Researchers have developed an algorithm that detects deepfakes portraits by looking at the eyes and the reflection of light in them. Computer scientists at the University of Buffalo have developed this tool. Here you can read the full study document.
The key is in how the light is reflected in the eyes. This algorithm, with an effective rate of 94% in detecting deepfakes, analyzes the effects of light in the eyes of the subjects of the videos to determine if they are realistic or not.
This system analyzes, more specifically, the corneas of the eyes, which have a surface that reflects light in a similar way to how a mirror would. The idea is to determine if the reflective patterns of light are reflected in the same as real-world scenario.

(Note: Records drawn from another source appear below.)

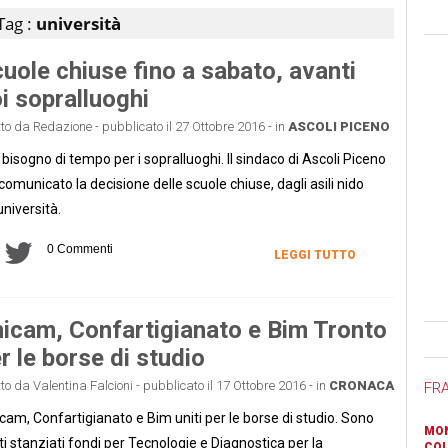
Tag :
università
uole chiuse fino a sabato, avanti
i sopralluoghi
tto da Redazione - pubblicato il 27 Ottobre 2016 - in
ASCOLI PICENO
 bisogno di tempo per i sopralluoghi. Il sindaco di Ascoli Piceno
comunicato la decisione delle scuole chiuse, dagli asili nido
'università.
0 Commenti
LEGGI TUTTO
icam, Confartigianato e Bim Tronto
Ban
r le borse di studio
tto da Valentina Falcioni - pubblicato il 17 Ottobre 2016 - in
CRONACA
FR
cam, Confartigianato e Bim uniti per le borse di studio. Sono
MON
ti stanziati fondi per Tecnologie e Diagnostica per la
COL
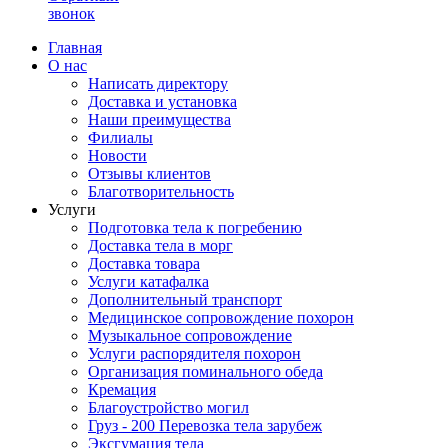
звонок
Главная
О нас
Написать директору
Доставка и установка
Наши преимущества
Филиалы
Новости
Отзывы клиентов
Благотворительность
Услуги
Подготовка тела к погребению
Доставка тела в морг
Доставка товара
Услуги катафалка
Дополнительный транспорт
Медицинское сопровождение похорон
Музыкальное сопровождение
Услуги распорядителя похорон
Организация поминального обеда
Кремация
Благоустройство могил
Груз - 200 Перевозка тела зарубеж
Эксгумация тела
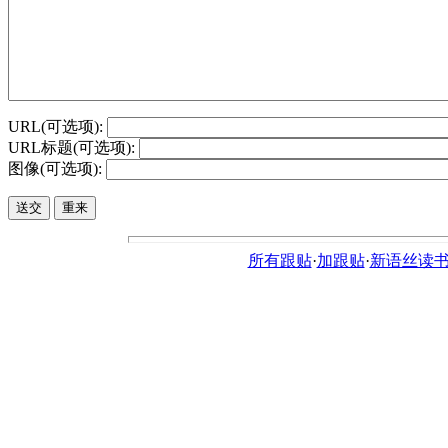
URL(可选项):
URL标题(可选项):
图像(可选项):
所有跟贴
·
加跟贴
·
新语丝读书论坛ht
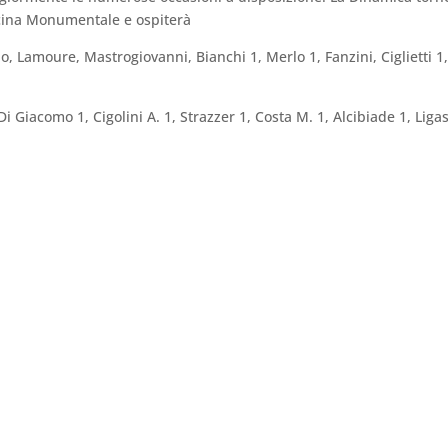
scina Monumentale e ospiterà
o, Lamoure, Mastrogiovanni, Bianchi 1, Merlo 1, Fanzini, Ciglietti 1,
Di Giacomo 1, Cigolini A. 1, Strazzer 1, Costa M. 1, Alcibiade 1, Ligas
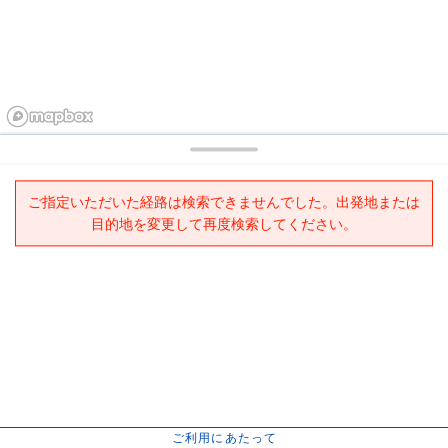
ご指定いただいた経路は検索できませんでした。出発地または
目的地を変更して再度検索してください。
ご利用にあたって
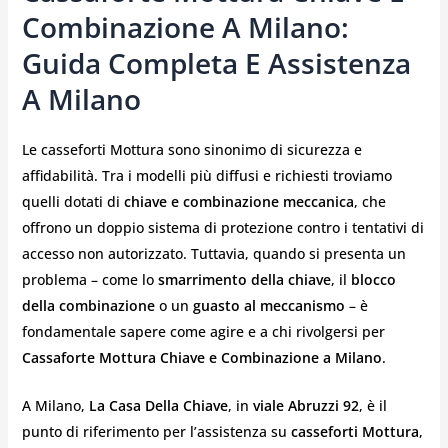
Combinazione A Milano:
Guida Completa E Assistenza
A Milano
Le casseforti Mottura sono sinonimo di sicurezza e
affidabilità. Tra i modelli più diffusi e richiesti troviamo
quelli dotati di
chiave e combinazione meccanica
, che
offrono un doppio sistema di protezione contro i tentativi di
accesso non autorizzato. Tuttavia, quando si presenta un
problema – come lo
smarrimento della chiave
, il
blocco
della combinazione
o un
guasto al meccanismo
– è
fondamentale sapere come agire e a chi rivolgersi per
Cassaforte Mottura Chiave e Combinazione a Milano
.
A Milano,
La Casa Della Chiave
, in
viale Abruzzi 92
, è il
punto di riferimento per l’assistenza su
casseforti Mottura
,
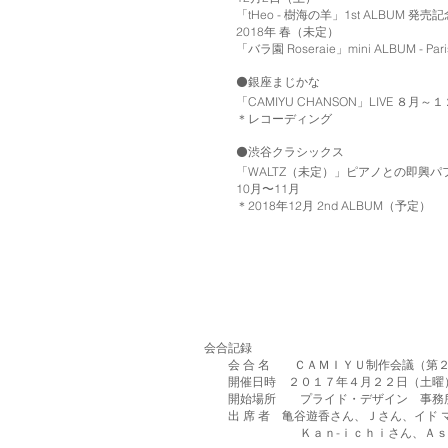
「tHeo - 樹海の羊」1st ALBUM 
2018年 春（未定）
「バラ園 Roseraie」mini ALBUM - 
⚫️銀座まじかな
「CAMIYU CHANSON」LIVE ８月～
＊レコーディング
⚫️渋谷クラシックス
「WALTZ（未定）」ピアノとの即興
10月〜11月
＊2018年12月 2nd ALBUM（予定）
会合記録 作成日：
会 合 名 ＣＡＭＩＹＵ制作会議（第
開催日時 ２０１７年４月２２日（土曜）
開始場所 プライド・デザイン 事務
出 席 者 亀谷遊香さん、Ｊさん、イド 
Ｋａｎ-ｉｃｈｉさん、Ａｓｕｋａ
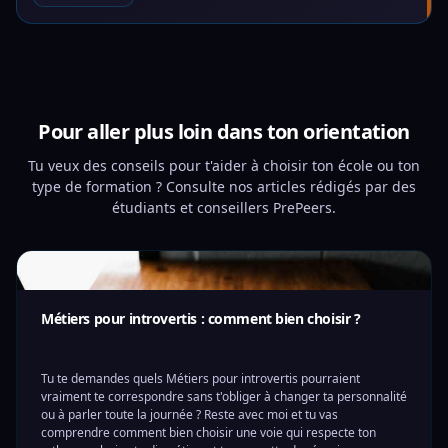
Pour aller plus loin dans ton orientation
Tu veux des conseils pour t'aider à choisir ton école ou ton
type de formation ? Consulte nos articles rédigés par des
étudiants et conseillers PrePeers.
Métiers pour introvertis : comment bien choisir ?
Tu te demandes quels Métiers pour introvertis pourraient
vraiment te correspondre sans t'obliger à changer ta personnalité
ou à parler toute la journée ? Reste avec moi et tu vas
comprendre comment bien choisir une voie qui respecte ton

Using logic, if we take as an example a photo taken of a person with a camera, we will see that the reflection of the eyes will be very similar in both since they are looking in the same direction. The deepfakes tend to skip the smallest details, as they are not able to achieve this kind of detail as variables.
Ironically, it is again the artificial intelligence system that this time is in charge of looking for the error, analyzing the face and the light reflected in each of the eyeballs, looking for these inconsistencies. Once it does, it generates a similarity score — the lower the score, the more likely the face in the image is a deepfake.
In addition to its functionality only being demonstrated in portraits, this AI is only capable of determining the aforementioned inconsistencies in the subject’s eyes. If these are not displayed, the system will not work.
In fact, if the subject does not look at the camera, it is likely that the system will deliver a false positive. Of course, this is all being investigated for future versions, but the important thing is that it will not be able to detect the most advanced deepfakes.